__Leestekst__.
In 2015 zijn de regels die gelden omtrent ontslagvergoedingen veranderd. In deze blog leggen wij uit in welke gevallen een werknemer aanspraak kan maken op een transitievergoeding en een aanvullende billijke vergoeding op grond van de Wet Werk en Zekerheid (WWZ).
Heb ik recht op een vergoeding?
Wanneer er sprake is van een onvrijwillige beëindiging of het niet voortzetten van de arbeidsovereenkomst hebben werknemers sinds 1 juli 2015 recht op een transitievergoeding. Ze moeten hiervoor twee jaar of langer gewerkt hebben.
Geen recht op vergoeding
Echter zijn er ook gevallen waarin er geen recht op een dergelijke vergoeding bestaat. Dit is allereerst als de arbeidsovereenkomst wordt beëindigd op basis van een vaststellingsovereenkomst. De werkgever en werknemer zijn het dan met elkaar eens.
Overeenkomst zelf opgezegd
Er bestaat geen recht op een transitievergoeding wanneer de werknemer zelf de arbeidsovereenkomst opzegt. Ook is er geen vergoeding wanneer hij niet wenst dat de overeenkomst wordt voorgezet of deze wil ontbinden. Voorgaande geldt niet als de actie van de werknemer het gevolg is van ernstig verwijtbaar doen of nalaten door de werkgever.

__Opdracht 1__.
Vat de leestekst over de transitievergoeding samen in twee zinnen.
__Opdracht 2__.
Geef het vervolg van de leestekst over de transitievergoeding, te beginnen na de laatste zin ervan.

__Gegevens__.
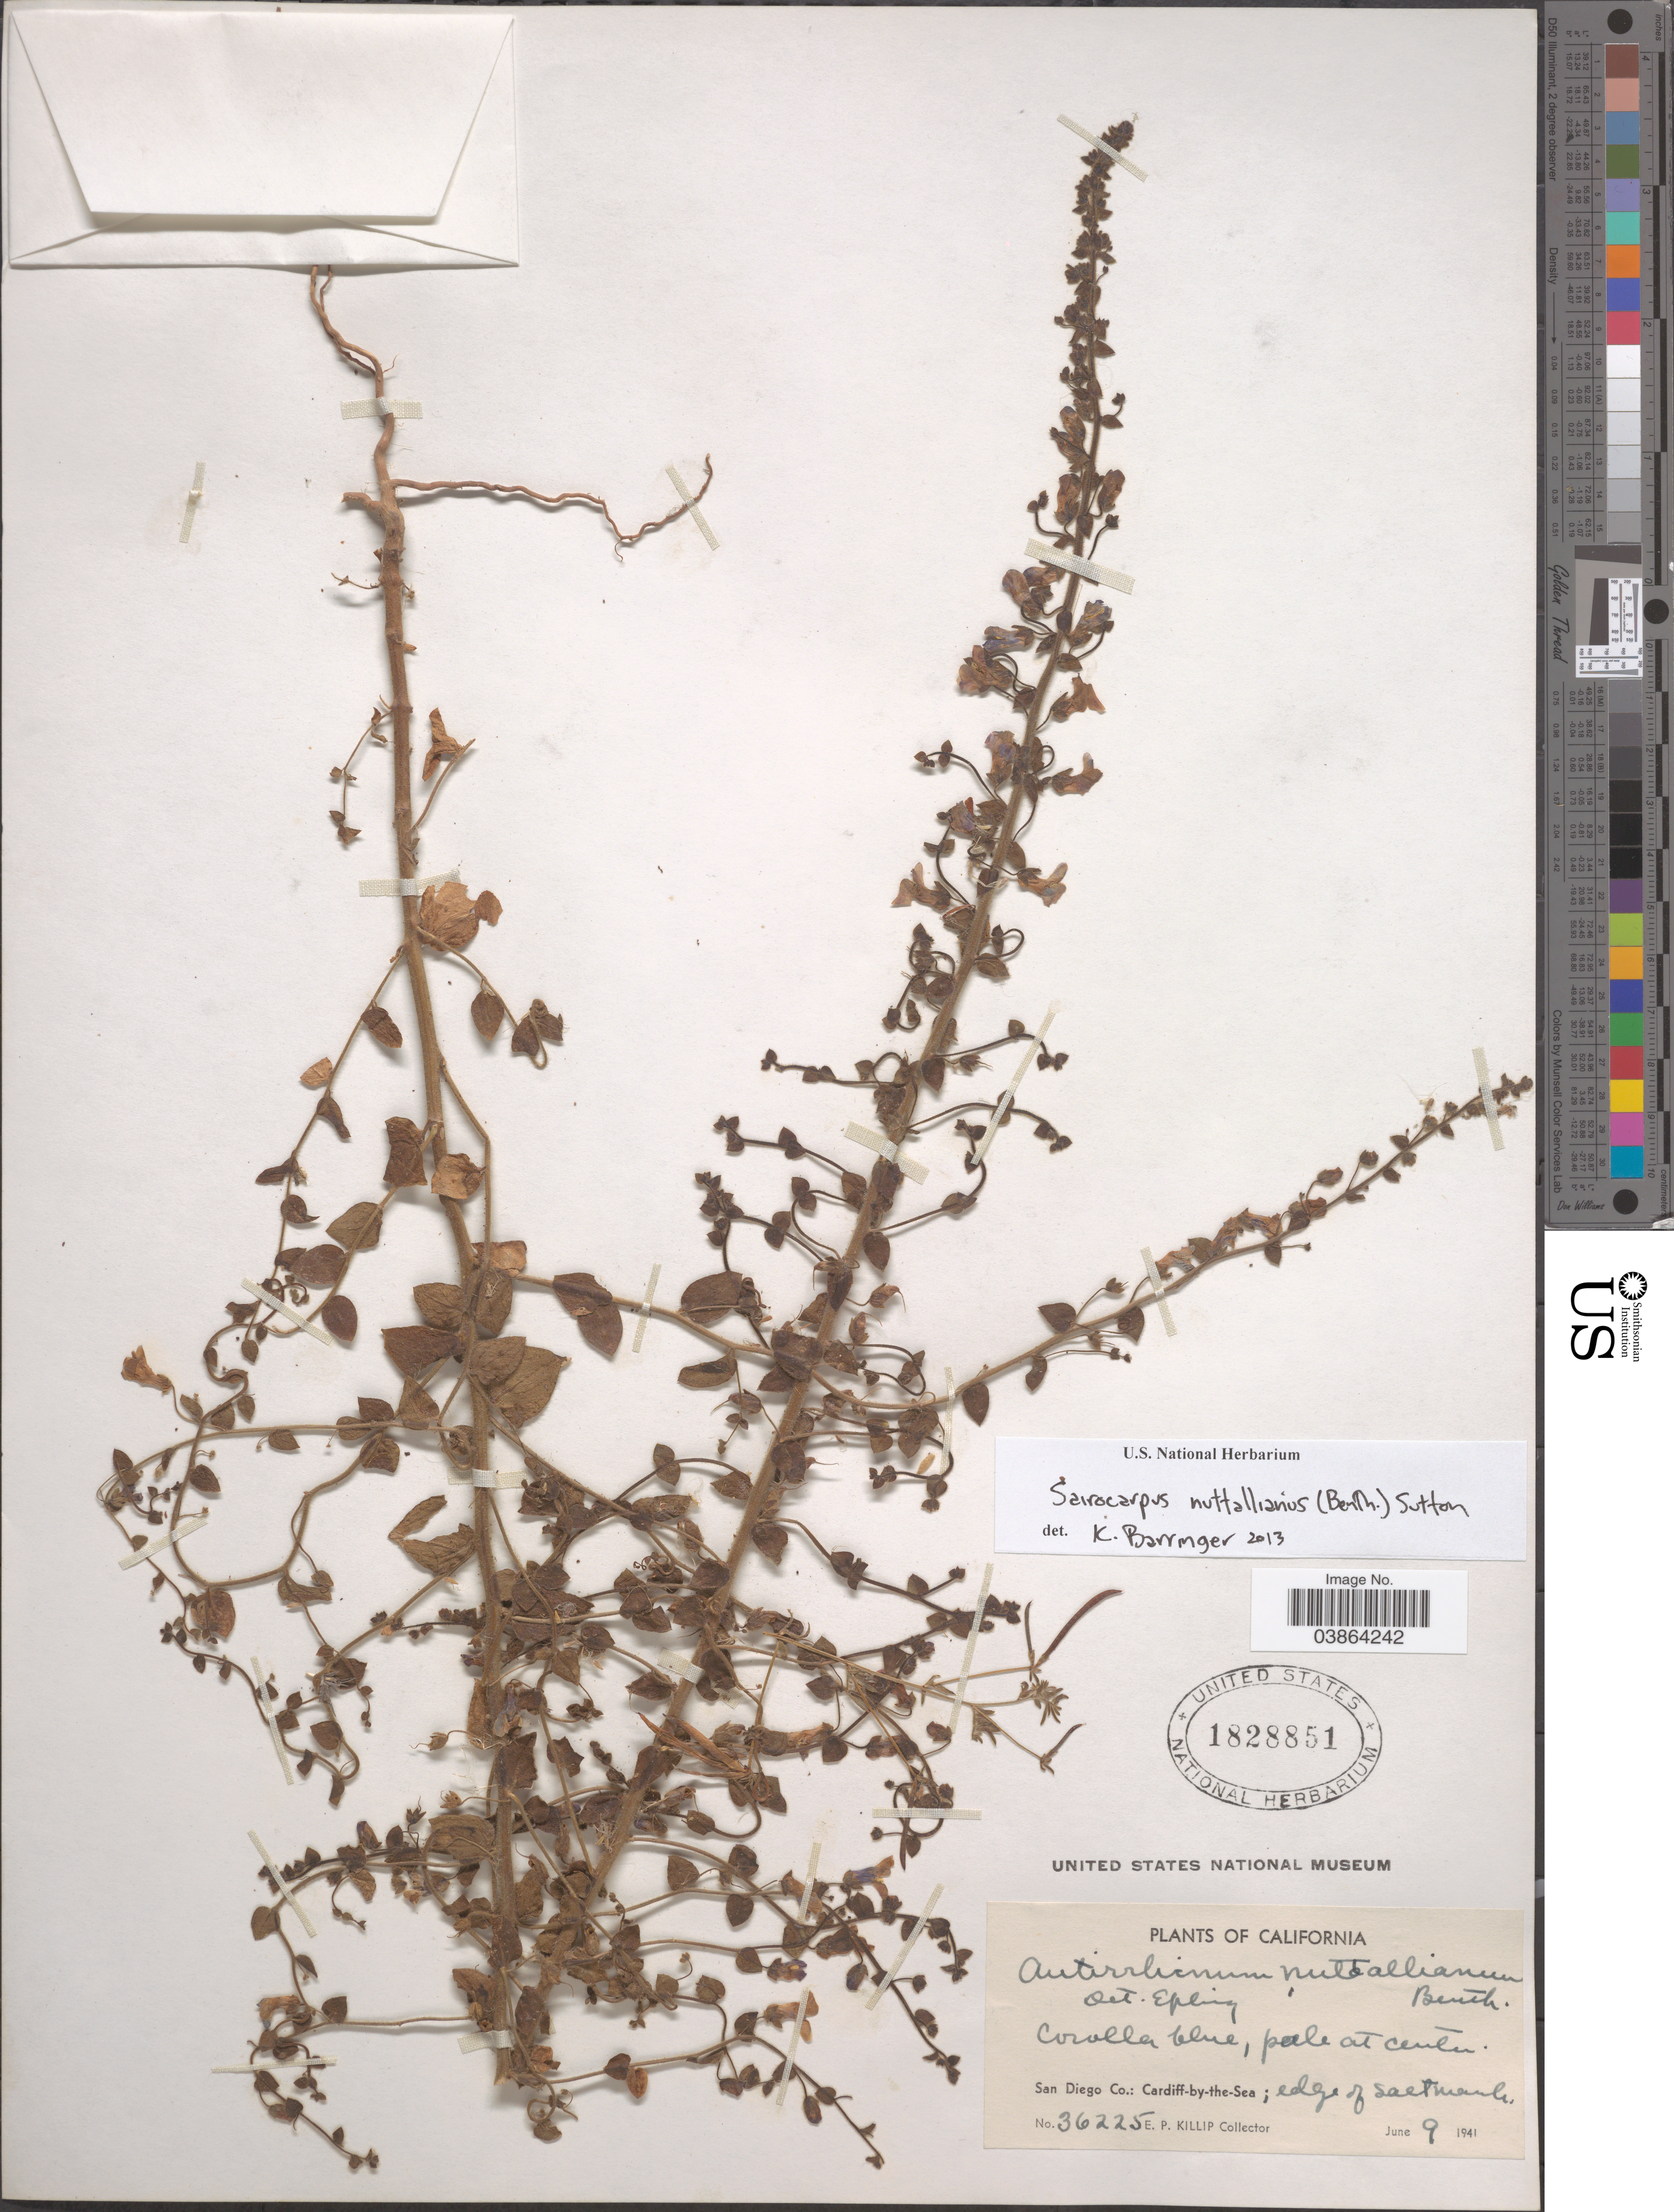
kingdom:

__Uitwerking 1__.
Werknemers die twee jaar of langer hebben gewerkt, hebben sinds 1 juli 2015 recht op een transitievergoeding wanneer hun arbeidsovereenkomst onvrijwillig wordt beëindigd of niet wordt voortgezet. Dat recht bestaat niet bij beëindiging op basis van een vaststellingsovereenkomst of wanneer de werknemer zelf opzegt, voortzetting niet wenst of ontbinding wil, tenzij dat het gevolg is van ernstig verwijtbaar doen of nalaten door de werkgever.

__Uitwerking 2__.
Ernstig verwijtbaar handelen
Het is ook mogelijk dat de werknemer ernstig verwijtbaar gehandeld heeft. Als dit de oorzaak voor het ontslag is, bestaat er ook geen recht op vergoeding.
Minderjarige werknemer
Als de werknemer minderjarig is en per week niet meer dan twaalf uren heeft gewerkt, heeft hij ook geen recht op vergoeding.
Recht op pensioen
Als de werknemer de pensioen- of AOW-gerechtigde leeftijd heeft gehaald en daarom ontslagen is, bestaat er ook geen recht op vergoeding.
Continuïteit in het geding
Een transitievergoeding hoeft ook niet betaald te worden als hierdoor de continuïteit van de onderneming in gevaar komt.
Faillissement van de werkgever
Betaling van de transitievergoeding blijft achterwege als surseance van betaling is verleend dan wel het bedrijf in een faillissement verkeert.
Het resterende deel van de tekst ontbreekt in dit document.